[TEXT SHOWN — start]
Every borrower has a story. A lifestyle. A rhythm of spending that pulses through their grocery receipts, café habits, streaming subscriptions, and utility bills. And yet, when you sit down with a lender, this vibrant, complex financial life is often distilled into four haunting letters: HEM — the Household Expenditure Measure.
What is HEM?
To put it plainly, the HEM is a benchmark — a baseline of “reasonable” household spending based on Australian Bureau of Statistics data, segmented by income, location, marital status, and dependants. Originally designed not as a mortgage filter but as a statistical tool, it has become one of the most powerful gatekeepers in modern lending.
In fact, I’d argue that the HEM has become Australia’s unofficial lifestyle audit. Yet most Australians have never even heard of it.
HEM: A Brief History of a Benchmark
The Household Expenditure Measure was developed by the Melbourne Institute as a way to estimate what Australian households spend on a basic standard of living. It covers everything from food and utilities to clothing, transport, and insurance.
It’s not extravagant. It doesn’t assume private school fees, European holidays, or a penchant for truffle oil. In many cases, it’s bare-bones. And for a long time, HEM functioned quietly in the background — a passive check on whether your stated expenses were, shall we say, optimistically understated.
In the aftermath of the 2017–2019 Royal Commission into Misconduct in the Banking, Superannuation and Financial Services Industry, HEM went from backstage to centre stage.
[TEXT SHOWN — finish]
[ENTRIES SUPPLIED — start]
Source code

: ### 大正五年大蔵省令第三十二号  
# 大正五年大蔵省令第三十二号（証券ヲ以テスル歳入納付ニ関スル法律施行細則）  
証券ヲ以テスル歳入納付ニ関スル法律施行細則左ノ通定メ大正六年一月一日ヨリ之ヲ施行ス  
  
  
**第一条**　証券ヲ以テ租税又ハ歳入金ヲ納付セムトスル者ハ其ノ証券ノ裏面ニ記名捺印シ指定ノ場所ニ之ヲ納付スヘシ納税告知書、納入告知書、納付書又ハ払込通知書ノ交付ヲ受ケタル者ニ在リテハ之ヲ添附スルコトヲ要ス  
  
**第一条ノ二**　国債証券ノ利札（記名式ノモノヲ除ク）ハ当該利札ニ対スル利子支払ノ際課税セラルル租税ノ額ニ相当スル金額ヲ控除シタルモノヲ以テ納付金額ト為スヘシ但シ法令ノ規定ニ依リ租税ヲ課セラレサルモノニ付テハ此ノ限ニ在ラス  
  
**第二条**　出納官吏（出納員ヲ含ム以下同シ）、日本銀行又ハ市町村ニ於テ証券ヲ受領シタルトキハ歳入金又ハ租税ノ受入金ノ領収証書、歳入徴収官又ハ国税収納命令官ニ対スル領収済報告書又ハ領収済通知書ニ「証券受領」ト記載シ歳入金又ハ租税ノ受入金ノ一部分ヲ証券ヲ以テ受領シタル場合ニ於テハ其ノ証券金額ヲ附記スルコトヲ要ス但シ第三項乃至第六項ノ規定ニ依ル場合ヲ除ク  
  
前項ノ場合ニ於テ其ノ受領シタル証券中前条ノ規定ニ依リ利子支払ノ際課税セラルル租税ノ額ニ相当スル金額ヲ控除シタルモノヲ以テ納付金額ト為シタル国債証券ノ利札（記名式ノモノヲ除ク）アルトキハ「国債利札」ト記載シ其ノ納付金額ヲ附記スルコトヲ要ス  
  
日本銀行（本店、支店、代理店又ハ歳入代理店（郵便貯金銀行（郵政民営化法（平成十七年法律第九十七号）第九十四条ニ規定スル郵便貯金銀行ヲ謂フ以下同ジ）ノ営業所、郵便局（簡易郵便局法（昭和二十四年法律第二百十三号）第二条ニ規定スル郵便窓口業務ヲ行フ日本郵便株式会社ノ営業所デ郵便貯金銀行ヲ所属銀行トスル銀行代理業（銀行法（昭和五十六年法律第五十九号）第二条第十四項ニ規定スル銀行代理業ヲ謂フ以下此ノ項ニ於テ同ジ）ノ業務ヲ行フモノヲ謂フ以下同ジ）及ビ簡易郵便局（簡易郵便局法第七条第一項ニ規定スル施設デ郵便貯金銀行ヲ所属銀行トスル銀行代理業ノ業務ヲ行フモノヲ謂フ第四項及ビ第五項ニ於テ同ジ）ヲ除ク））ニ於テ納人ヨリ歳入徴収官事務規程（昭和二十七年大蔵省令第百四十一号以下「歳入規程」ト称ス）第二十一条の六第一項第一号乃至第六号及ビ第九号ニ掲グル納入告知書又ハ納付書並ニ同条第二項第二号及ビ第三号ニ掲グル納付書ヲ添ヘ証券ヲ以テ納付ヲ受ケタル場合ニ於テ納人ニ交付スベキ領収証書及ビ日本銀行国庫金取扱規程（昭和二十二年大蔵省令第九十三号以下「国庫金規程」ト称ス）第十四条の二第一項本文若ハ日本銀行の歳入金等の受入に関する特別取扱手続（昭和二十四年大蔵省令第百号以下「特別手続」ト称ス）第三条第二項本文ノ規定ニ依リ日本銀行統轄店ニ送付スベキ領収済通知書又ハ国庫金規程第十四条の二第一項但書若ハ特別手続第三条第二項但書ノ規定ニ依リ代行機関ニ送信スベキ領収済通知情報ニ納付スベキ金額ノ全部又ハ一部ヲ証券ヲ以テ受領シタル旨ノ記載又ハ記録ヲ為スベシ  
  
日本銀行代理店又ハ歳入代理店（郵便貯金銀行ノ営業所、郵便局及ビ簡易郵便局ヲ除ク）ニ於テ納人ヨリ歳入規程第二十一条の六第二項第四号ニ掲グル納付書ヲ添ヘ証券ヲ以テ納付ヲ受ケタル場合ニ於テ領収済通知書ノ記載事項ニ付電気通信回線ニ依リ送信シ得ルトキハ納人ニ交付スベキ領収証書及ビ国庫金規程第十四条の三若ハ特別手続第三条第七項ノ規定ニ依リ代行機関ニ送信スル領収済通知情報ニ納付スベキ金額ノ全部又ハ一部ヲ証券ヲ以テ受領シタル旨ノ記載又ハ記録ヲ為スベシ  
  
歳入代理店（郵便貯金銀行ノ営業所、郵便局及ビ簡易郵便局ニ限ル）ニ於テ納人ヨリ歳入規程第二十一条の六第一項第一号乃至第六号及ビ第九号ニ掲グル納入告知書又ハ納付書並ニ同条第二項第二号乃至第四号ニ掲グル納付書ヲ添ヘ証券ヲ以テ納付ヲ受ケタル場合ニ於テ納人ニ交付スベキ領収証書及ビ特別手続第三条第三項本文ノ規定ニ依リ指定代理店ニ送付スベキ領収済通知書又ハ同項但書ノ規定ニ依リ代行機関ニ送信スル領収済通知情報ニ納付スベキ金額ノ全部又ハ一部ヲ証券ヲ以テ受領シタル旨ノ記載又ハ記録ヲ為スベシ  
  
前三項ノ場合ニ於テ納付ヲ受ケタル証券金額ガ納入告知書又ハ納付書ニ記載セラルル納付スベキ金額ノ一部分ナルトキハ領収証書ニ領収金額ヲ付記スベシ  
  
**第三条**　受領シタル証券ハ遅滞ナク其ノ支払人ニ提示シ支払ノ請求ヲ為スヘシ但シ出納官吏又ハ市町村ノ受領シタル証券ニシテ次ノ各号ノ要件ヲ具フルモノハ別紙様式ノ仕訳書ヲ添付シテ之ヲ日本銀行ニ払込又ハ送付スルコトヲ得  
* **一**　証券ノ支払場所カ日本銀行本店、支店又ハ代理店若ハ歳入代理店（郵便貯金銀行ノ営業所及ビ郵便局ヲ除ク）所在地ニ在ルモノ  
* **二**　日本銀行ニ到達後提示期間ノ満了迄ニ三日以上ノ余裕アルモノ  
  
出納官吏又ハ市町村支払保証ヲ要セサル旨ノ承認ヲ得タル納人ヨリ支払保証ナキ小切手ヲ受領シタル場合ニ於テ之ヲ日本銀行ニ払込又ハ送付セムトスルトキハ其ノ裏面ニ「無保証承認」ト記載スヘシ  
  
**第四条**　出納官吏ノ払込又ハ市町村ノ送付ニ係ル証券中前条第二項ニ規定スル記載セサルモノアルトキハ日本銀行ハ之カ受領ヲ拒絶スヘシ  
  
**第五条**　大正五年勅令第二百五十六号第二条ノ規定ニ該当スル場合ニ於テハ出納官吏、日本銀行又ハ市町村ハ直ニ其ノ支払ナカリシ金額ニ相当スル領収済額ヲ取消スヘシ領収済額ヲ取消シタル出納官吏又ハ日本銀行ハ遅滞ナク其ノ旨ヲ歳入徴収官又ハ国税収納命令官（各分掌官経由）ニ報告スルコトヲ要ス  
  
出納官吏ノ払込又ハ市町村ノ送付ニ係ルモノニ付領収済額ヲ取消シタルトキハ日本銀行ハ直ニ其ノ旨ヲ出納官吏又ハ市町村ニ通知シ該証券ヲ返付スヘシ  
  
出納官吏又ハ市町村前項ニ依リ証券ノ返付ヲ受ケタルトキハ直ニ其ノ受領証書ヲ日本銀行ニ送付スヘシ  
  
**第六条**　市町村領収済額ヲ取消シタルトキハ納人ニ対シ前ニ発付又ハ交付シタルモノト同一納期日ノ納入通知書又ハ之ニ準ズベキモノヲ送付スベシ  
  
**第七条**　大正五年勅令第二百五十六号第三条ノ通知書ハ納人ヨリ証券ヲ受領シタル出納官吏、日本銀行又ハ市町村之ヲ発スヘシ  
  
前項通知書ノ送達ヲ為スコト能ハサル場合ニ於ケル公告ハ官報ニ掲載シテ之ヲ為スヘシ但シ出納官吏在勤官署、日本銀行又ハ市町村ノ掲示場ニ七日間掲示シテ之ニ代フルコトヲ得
[ENTRIES SUPPLIED — finish]
* DIRECTIVE
Copy again, word for word, the stretch of the text on the Household Expenditure Measure from "In fact, I’d" through "to centre stage.".

* TASK RESULT
In fact, I’d argue that the HEM has become Australia’s unofficial lifestyle audit. Yet most Australians have never even heard of it.
HEM: A Brief History of a Benchmark
The Household Expenditure Measure was developed by the Melbourne Institute as a way to estimate what Australian households spend on a basic standard of living. It covers everything from food and utilities to clothing, transport, and insurance.
It’s not extravagant. It doesn’t assume private school fees, European holidays, or a penchant for truffle oil. In many cases, it’s bare-bones. And for a long time, HEM functioned quietly in the background — a passive check on whether your stated expenses were, shall we say, optimistically understated.
In the aftermath of the 2017–2019 Royal Commission into Misconduct in the Banking, Superannuation and Financial Services Industry, HEM went from backstage to centre stage.